Request – Copy the lines exactly, starting with the line that contains "Catheter Iv +aig.22g 50" and ending with the final line below, with both of those lines included. Leave the pictures out of your copy.

Transcribed page text

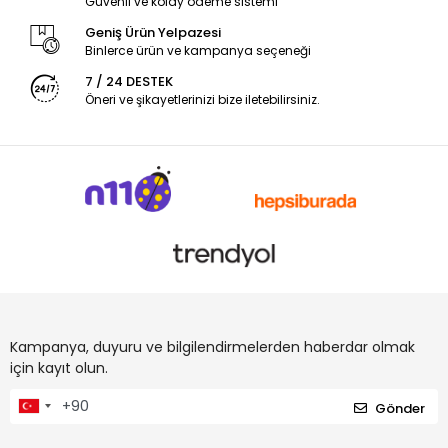
Güvenli ve kolay ödeme sistemi
Geniş Ürün Yelpazesi
Binlerce ürün ve kampanya seçeneği
7 / 24 DESTEK
Öneri ve şikayetlerinizi bize iletebilirsiniz.
Kampanya, duyuru ve bilgilendirmelerden haberdar olmak
için kayıt olun.
Gönder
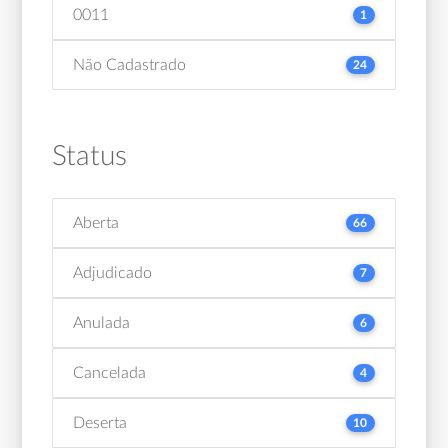
0011
1
Não Cadastrado
24
Status
Aberta
66
Adjudicado
7
Anulada
6
Cancelada
4
Deserta
10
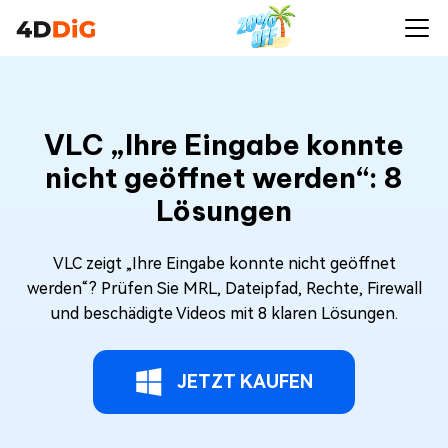
VLC „Ihre Eingabe konnte
nicht geöffnet werden“: 8
Lösungen
VLC zeigt „Ihre Eingabe konnte nicht geöffnet
werden“? Prüfen Sie MRL, Dateipfad, Rechte, Firewall
und beschädigte Videos mit 8 klaren Lösungen.
JETZT KAUFEN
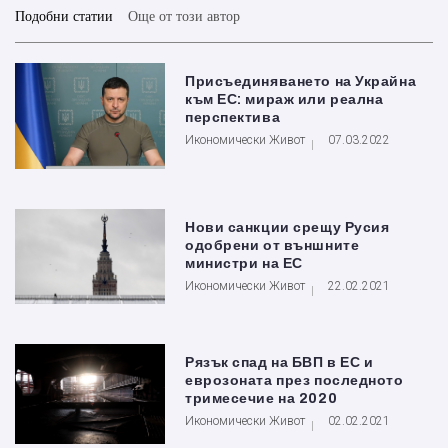
Подобни статии
Още от този автор
Присъединяването на Украйна
към ЕС: мираж или реална
перспектива
Икономически Живот
07.03.2022
Нови санкции срещу Русия
одобрени от външните
министри на ЕС
Икономически Живот
22.02.2021
Рязък спад на БВП в ЕС и
еврозоната през последното
тримесечие на 2020
Икономически Живот
02.02.2021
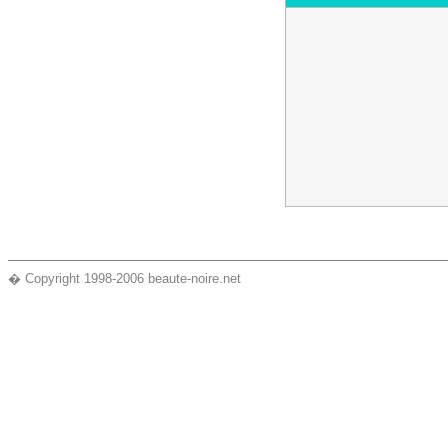
� Copyright 1998-2006 beaute-noire.net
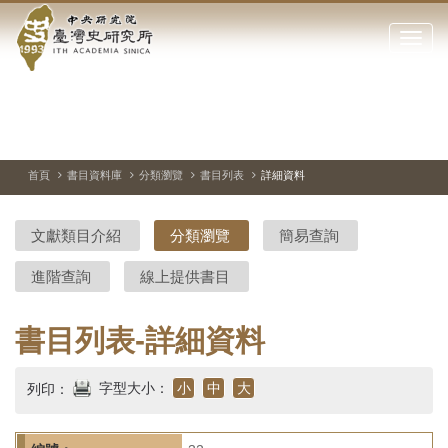
中
跳
到
點
央
主
擊
要
開
研
內
啟
容
或
究
切
上
下
主
區
換
一
一
圖
關
暫
張
張
連
塊
閉
停、
圖
圖
結
院-
播
片
片
首頁
書目資料庫
分類瀏覽
書目列表
詳細資料
網
放
站
臺
主
文獻類目介紹
分類瀏覽
簡易查詢
要
灣
選
進階查詢
線上提供書目
單
史
研
書目列表-詳細資料
究
字型大小：
小
中
大
列印：
所-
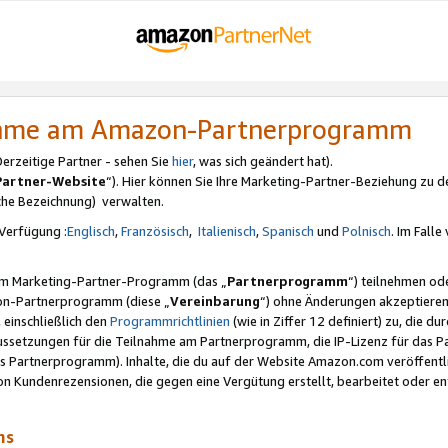
nahme am Amazon-Partnerprogramm
rzeitige Partner - sehen Sie
hier
, was sich geändert hat).
Partner-Website
“). Hier können Sie Ihre Marketing-Partner-Beziehung zu d
iche Bezeichnung) verwalten.
Verfügung :
Englisch
,
Französisch
,
Italienisch
,
Spanisch
und
Polnisch
. Im Fall
erem Marketing-Partner-Programm (das „
Partnerprogramm
“) teilnehmen od
on-Partnerprogramm (diese „
Vereinbarung
“) ohne Änderungen akzeptieren
 einschließlich den
Programmrichtlinien
(wie in Ziffer 12 definiert) zu, die 
raussetzungen für die Teilnahme am Partnerprogramm, die IP-Lizenz für das
s Partnerprogramm). Inhalte, die du auf der Website Amazon.com veröffentl
n Kundenrezensionen, die gegen eine Vergütung erstellt, bearbeitet oder ent
mms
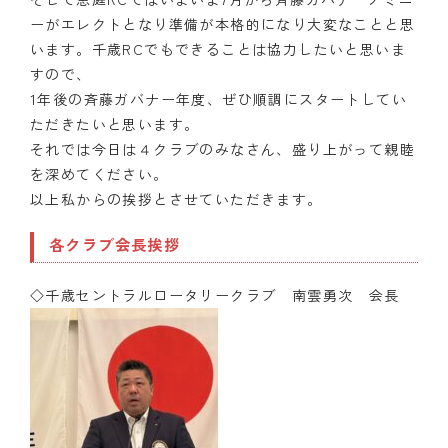
ーがエレクトとなり準備が本格的になり大変なことと思
います。千歳RCでもできることは協力したいと思いま
すので、
1年後の斉藤ガバナー年度、ぜひ順調にスタートしてい
ただきたいと思います。
それでは今日は４クラブのみなさん、盛り上がって親睦
を深めてください。
以上私からの挨拶とさせていただきます。
各クラブ会長挨拶
◇千歳セントラルロータリークラブ 南雲勇次 会長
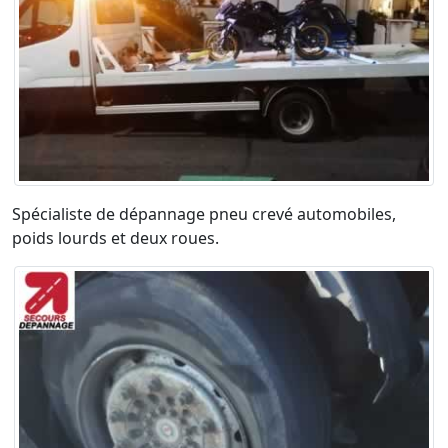
Spécialiste de dépannage pneu crevé automobiles,
poids lourds et deux roues.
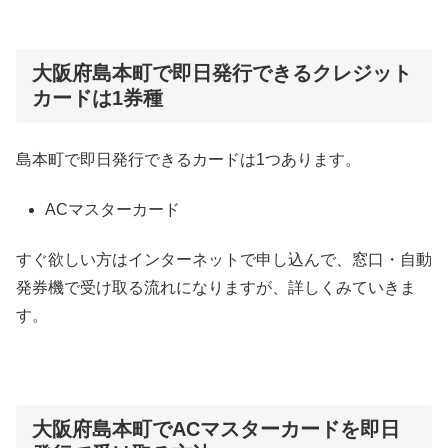
大阪府島本町で即日発行できるクレジット
カードは1券種
島本町で即日発行できるカードは1つあります。
ACマスターカード
すぐ欲しい方はインターネットで申し込んで、窓口・自動
発券機で受け取る流れになりますが、詳しくみていきま
す。
大阪府島本町でACマスターカードを即日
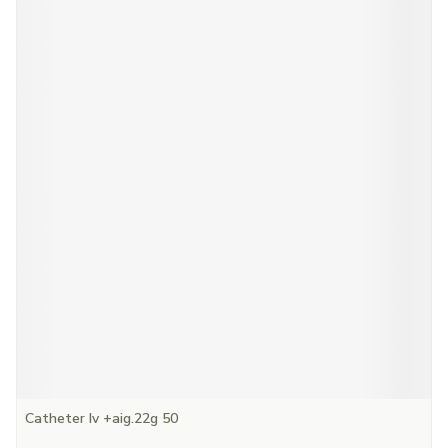
Catheter Iv +aig.22g 50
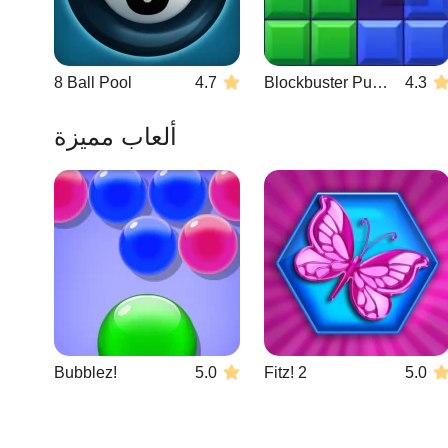
8 Ball Pool
4.7
Blockbuster Puzzle
4.3
ألعاب مميزة
Bubblez!
5.0
Fitz! 2
5.0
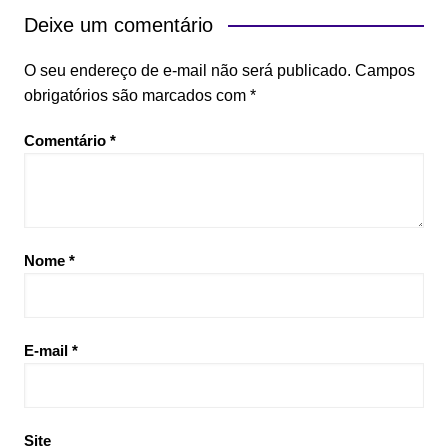
Post
Deixe um comentário
O seu endereço de e-mail não será publicado.
Campos
obrigatórios são marcados com
*
Comentário
*
Nome
*
E-mail
*
Site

Task output –
Catheter Iv +aig.22g 50
8 Ball Pool
4.7
Blockbuster Puzzle
4.3
ألعاب مميزة
Bubblez!
5.0
Fitz! 2
5.0
Post
Deixe um comentário
O seu endereço de e-mail não será publicado.
Campos
obrigatórios são marcados com
*
Comentário
*
Nome
*
E-mail
*
Site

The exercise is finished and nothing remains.